===== Available records
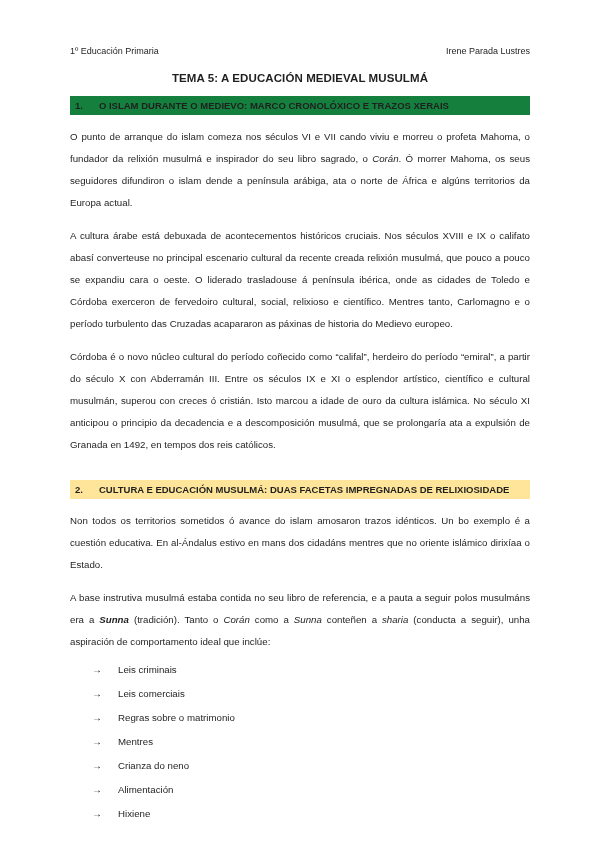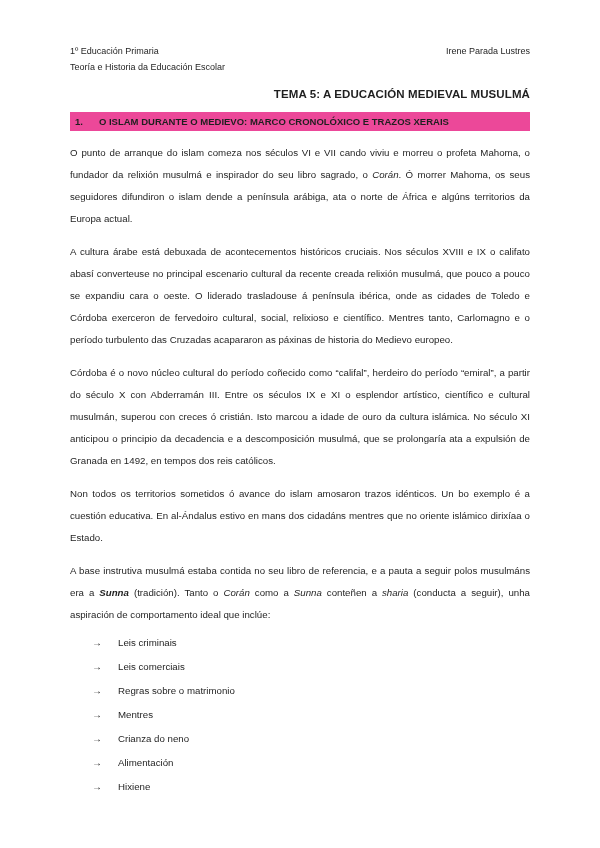--- a/index.html
+++ b/index.html
@@ -18,21 +18,21 @@
   .header {
     display: flex;
     justify-content: space-between;
     align-items: flex-start;
     font-size: 9px;
     line-height: 1.75;
     margin-bottom: 12px;
   }
   .header-right { text-align: right; }
   .doc-title {
-    text-align: right;
+    text-align: center;
     font-size: 11.5px;
     font-weight: bold;
     margin: 0 0 12px 0;
     letter-spacing: 0.1px;
   }
   .section-heading {
     background: #ffe599;
     font-weight: bold;
     font-size: 9.5px;
     padding: 4px 5px 4px 5px;
@@ -65,35 +65,37 @@
   }
 </style>
 </head>
 <body>
 
 <div class="page" style="background: rgb(255, 255, 255); color: rgb(31, 31, 31);">
 
   <div class="header">
     <div class="header-left">
       <div>1º Educación Primaria</div>
-      <div>Teoría e Historia da Educación Escolar</div>
     </div>
     <div class="header-right">Irene Parada Lustres</div>
   </div>
 
   <h1 class="doc-title">TEMA 5: A EDUCACIÓN MEDIEVAL MUSULMÁ</h1>
 
-  <div class="section-heading" style="background: #ec4899;">
+  <div class="section-heading" style="background: #15803d;">
     <span class="sec-num">1.</span><span>O ISLAM DURANTE O MEDIEVO: MARCO CRONOLÓXICO E TRAZOS XERAIS</span>
   </div>
 
   <p class="para"><span>O punto de arranque do islam comeza nos séculos VI e VII cando viviu e morreu o profeta Mahoma, o fundador da relixión musulmá e inspirador do seu libro sagrado, o </span><span style="font-style: italic;">Corán</span><span>. Ó morrer Mahoma, os seus seguidores difundiron o islam dende a península arábiga, ata o norte de África e algúns territorios da Europa actual.</span></p>
   <p class="para"><span>A cultura árabe está debuxada de acontecementos históricos cruciais. Nos séculos XVIII e IX o califato abasí converteuse no principal escenario cultural da recente creada relixión musulmá, que pouco a pouco se expandiu cara o oeste. O liderado trasladouse á península ibérica, onde as cidades de Toledo e Córdoba exerceron de fervedoiro cultural, social, relixioso e científico. Mentres tanto, Carlomagno e o período turbulento das Cruzadas acapararon as páxinas de historia do Medievo europeo.</span></p>
   <p class="para"><span>Córdoba é o novo núcleo cultural do período coñecido como “califal”, herdeiro do período “emiral”, a partir do século X con Abderramán III. Entre os séculos IX e XI o esplendor artístico, científico e cultural musulmán, superou con creces ó cristián. Isto marcou a idade de ouro da cultura islámica. No século XI anticipou o principio da decadencia e a descomposición musulmá, que se prolongaría ata a expulsión de Granada en 1492, en tempos dos reis católicos.</span></p>
 
+  <div class="section-heading second" style="background: rgb(255, 229, 153);">
+    <span class="sec-num">2.</span><span>CULTURA E EDUCACIÓN MUSULMÁ: DUAS FACETAS IMPREGNADAS DE RELIXIOSIDADE</span>
+  </div>
 
   <p class="para"><span>Non todos os territorios sometidos ó avance do islam amosaron trazos idénticos. Un bo exemplo é a cuestión educativa. En al-Ándalus estivo en mans dos cidadáns mentres que no oriente islámico dirixíaa o Estado.</span></p>
   <p class="para"><span>A base instrutiva musulmá estaba contida no seu libro de referencia, e a pauta a seguir polos musulmáns era a </span><span style="font-style: italic; font-weight: bold;">Sunna</span><span> (tradición). Tanto o </span><span style="font-style: italic;">Corán</span><span> como a </span><span style="font-style: italic;">Sunna</span><span> conteñen a </span><span style="font-style: italic;">sharia</span><span> (conducta a seguir), unha aspiración de comportamento ideal que inclúe:</span></p>
 
   <ul class="arrow-list">
     <li>
       <span class="arrow-glyph">→</span>
       <span>Leis criminais</span>
     </li>
     <li>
==========
Directive: Exactly the lines from the one containing "IMPREGNADAS DE RELIXIOSIDADE</span>" through the end of the entries above must be output, and no others.

Exercise result:
+    <span class="sec-num">2.</span><span>CULTURA E EDUCACIÓN MUSULMÁ: DUAS FACETAS IMPREGNADAS DE RELIXIOSIDADE</span>
+  </div>
 
   <p class="para"><span>Non todos os territorios sometidos ó avance do islam amosaron trazos idénticos. Un bo exemplo é a cuestión educativa. En al-Ándalus estivo en mans dos cidadáns mentres que no oriente islámico dirixíaa o Estado.</span></p>
   <p class="para"><span>A base instrutiva musulmá estaba contida no seu libro de referencia, e a pauta a seguir polos musulmáns era a </span><span style="font-style: italic; font-weight: bold;">Sunna</span><span> (tradición). Tanto o </span><span style="font-style: italic;">Corán</span><span> como a </span><span style="font-style: italic;">Sunna</span><span> conteñen a </span><span style="font-style: italic;">sharia</span><span> (conducta a seguir), unha aspiración de comportamento ideal que inclúe:</span></p>
 
   <ul class="arrow-list">
     <li>
       <span class="arrow-glyph">→</span>
       <span>Leis criminais</span>
     </li>
     <li>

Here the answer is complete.